• Exercise details: An exact repetition of every entry, with no images, is the required answer.

----- Data -----

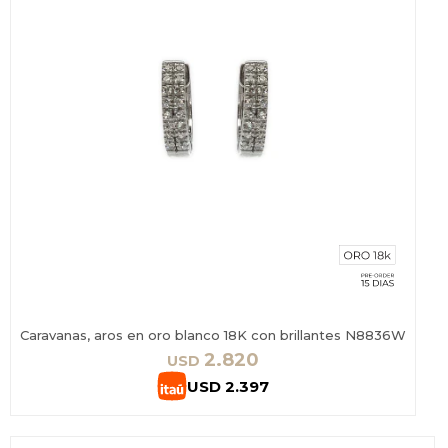
Caravanas, aros en oro blanco 18K con brillantes N8836W
2.820
USD
USD
2.397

-----

• Output below:
Caravanas, aros en oro blanco 18K con brillantes N8836W
2.820
USD
USD
2.397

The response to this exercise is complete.